Work request: What lines of the data below include the word "Simulation"? Report them by copying each.

[Collected data]
%%
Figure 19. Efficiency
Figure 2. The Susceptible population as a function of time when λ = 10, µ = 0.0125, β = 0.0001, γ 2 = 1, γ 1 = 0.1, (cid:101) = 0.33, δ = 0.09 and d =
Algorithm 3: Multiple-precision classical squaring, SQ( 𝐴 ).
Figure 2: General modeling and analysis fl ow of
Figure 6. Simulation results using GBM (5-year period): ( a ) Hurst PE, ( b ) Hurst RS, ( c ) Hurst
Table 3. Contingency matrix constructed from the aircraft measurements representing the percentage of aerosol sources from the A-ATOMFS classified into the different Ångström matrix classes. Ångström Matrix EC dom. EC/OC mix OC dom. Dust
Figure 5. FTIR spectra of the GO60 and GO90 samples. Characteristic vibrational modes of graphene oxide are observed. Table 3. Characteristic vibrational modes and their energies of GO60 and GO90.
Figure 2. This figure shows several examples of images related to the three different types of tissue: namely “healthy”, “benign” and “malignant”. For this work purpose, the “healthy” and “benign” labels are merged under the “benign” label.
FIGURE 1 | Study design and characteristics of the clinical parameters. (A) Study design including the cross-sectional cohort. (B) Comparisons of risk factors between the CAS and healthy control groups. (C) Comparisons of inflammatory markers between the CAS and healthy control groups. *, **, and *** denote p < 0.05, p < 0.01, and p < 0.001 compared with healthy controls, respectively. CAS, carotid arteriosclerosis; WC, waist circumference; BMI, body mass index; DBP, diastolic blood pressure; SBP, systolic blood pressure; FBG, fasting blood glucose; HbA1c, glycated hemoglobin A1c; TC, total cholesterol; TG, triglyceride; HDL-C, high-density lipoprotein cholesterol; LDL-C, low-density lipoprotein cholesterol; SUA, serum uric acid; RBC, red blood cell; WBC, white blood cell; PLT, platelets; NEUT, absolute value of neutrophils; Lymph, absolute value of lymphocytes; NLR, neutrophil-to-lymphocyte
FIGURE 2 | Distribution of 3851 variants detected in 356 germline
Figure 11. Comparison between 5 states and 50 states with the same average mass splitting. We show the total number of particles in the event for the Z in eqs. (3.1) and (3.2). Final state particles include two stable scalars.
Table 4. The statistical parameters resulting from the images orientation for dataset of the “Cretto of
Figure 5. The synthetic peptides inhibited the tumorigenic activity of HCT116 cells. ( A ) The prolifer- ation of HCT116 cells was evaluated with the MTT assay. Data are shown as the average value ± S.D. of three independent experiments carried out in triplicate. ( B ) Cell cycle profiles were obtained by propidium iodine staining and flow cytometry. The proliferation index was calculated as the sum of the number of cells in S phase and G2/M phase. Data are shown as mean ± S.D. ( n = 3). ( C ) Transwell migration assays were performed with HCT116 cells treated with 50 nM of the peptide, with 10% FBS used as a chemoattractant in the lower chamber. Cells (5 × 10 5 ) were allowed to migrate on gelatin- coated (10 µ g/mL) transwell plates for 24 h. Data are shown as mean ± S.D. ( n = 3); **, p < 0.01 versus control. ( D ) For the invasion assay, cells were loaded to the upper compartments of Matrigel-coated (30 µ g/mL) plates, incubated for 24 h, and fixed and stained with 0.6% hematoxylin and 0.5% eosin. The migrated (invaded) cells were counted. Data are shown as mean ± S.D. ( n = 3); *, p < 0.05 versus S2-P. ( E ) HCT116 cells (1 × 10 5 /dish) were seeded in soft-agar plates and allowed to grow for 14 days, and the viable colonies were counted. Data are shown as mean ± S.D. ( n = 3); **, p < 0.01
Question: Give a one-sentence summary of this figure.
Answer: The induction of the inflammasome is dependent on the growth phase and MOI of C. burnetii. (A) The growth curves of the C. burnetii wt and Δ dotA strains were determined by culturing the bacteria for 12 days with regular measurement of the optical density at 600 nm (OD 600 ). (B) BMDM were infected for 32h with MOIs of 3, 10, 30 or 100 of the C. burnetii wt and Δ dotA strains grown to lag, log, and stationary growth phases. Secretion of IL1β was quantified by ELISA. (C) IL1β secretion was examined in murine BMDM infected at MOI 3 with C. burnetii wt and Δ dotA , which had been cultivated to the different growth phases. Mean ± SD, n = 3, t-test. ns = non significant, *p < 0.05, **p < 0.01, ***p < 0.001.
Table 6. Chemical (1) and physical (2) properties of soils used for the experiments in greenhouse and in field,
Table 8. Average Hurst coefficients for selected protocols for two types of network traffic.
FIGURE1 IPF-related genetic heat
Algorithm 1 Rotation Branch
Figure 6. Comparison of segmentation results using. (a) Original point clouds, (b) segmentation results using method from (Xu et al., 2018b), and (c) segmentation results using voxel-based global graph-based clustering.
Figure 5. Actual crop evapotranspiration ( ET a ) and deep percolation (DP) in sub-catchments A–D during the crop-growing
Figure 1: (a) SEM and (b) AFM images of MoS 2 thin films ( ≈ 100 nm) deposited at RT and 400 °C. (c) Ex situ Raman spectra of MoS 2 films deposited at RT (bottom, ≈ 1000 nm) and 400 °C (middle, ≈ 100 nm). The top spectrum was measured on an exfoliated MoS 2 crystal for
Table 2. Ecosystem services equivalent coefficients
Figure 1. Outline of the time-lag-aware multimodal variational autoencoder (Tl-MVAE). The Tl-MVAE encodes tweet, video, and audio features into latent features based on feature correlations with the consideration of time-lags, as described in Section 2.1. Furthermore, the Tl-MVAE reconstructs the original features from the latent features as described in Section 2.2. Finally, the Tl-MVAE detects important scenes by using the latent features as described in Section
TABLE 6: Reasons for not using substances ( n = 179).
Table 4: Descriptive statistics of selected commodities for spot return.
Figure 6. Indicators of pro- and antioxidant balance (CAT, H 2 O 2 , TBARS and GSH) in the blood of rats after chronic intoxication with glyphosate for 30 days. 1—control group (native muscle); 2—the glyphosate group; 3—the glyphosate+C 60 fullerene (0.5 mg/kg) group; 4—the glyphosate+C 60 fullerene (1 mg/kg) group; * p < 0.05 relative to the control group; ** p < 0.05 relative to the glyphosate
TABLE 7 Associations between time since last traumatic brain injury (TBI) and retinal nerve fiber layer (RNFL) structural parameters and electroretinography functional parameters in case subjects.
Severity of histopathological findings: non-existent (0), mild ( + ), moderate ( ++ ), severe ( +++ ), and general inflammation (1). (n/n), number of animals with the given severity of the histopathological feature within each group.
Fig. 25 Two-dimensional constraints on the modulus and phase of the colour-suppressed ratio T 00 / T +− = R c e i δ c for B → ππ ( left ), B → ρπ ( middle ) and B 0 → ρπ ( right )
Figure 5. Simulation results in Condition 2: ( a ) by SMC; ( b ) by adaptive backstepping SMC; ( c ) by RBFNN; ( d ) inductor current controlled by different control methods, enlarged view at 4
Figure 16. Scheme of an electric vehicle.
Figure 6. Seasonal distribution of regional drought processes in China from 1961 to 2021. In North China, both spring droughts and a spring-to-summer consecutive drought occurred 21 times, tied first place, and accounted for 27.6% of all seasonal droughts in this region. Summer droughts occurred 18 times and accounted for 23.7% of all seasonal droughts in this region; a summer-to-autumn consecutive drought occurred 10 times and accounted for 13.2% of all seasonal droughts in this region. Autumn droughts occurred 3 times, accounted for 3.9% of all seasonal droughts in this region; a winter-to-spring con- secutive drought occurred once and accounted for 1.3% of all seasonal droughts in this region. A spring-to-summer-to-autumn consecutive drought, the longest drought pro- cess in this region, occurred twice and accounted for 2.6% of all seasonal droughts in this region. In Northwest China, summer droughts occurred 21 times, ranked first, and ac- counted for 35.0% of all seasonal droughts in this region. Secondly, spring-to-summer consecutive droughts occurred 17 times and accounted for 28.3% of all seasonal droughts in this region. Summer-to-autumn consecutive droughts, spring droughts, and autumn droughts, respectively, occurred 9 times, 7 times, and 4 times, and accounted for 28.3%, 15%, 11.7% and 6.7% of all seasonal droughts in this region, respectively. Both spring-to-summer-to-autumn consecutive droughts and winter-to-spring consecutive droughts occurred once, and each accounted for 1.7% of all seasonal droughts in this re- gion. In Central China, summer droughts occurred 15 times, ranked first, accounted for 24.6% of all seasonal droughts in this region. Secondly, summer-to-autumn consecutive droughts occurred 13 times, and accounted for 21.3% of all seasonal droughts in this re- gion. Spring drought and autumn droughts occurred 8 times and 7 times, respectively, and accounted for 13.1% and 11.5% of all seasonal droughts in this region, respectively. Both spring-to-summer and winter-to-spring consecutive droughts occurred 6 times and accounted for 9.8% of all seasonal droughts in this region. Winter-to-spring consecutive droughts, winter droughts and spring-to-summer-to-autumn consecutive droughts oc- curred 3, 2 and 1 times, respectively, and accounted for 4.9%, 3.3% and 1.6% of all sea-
%%
Answer section:
Figure 6. Simulation results using GBM (5-year period): ( a ) Hurst PE, ( b ) Hurst RS, ( c ) Hurst
Figure 5. Simulation results in Condition 2: ( a ) by SMC; ( b ) by adaptive backstepping SMC; ( c ) by RBFNN; ( d ) inductor current controlled by different control methods, enlarged view at 4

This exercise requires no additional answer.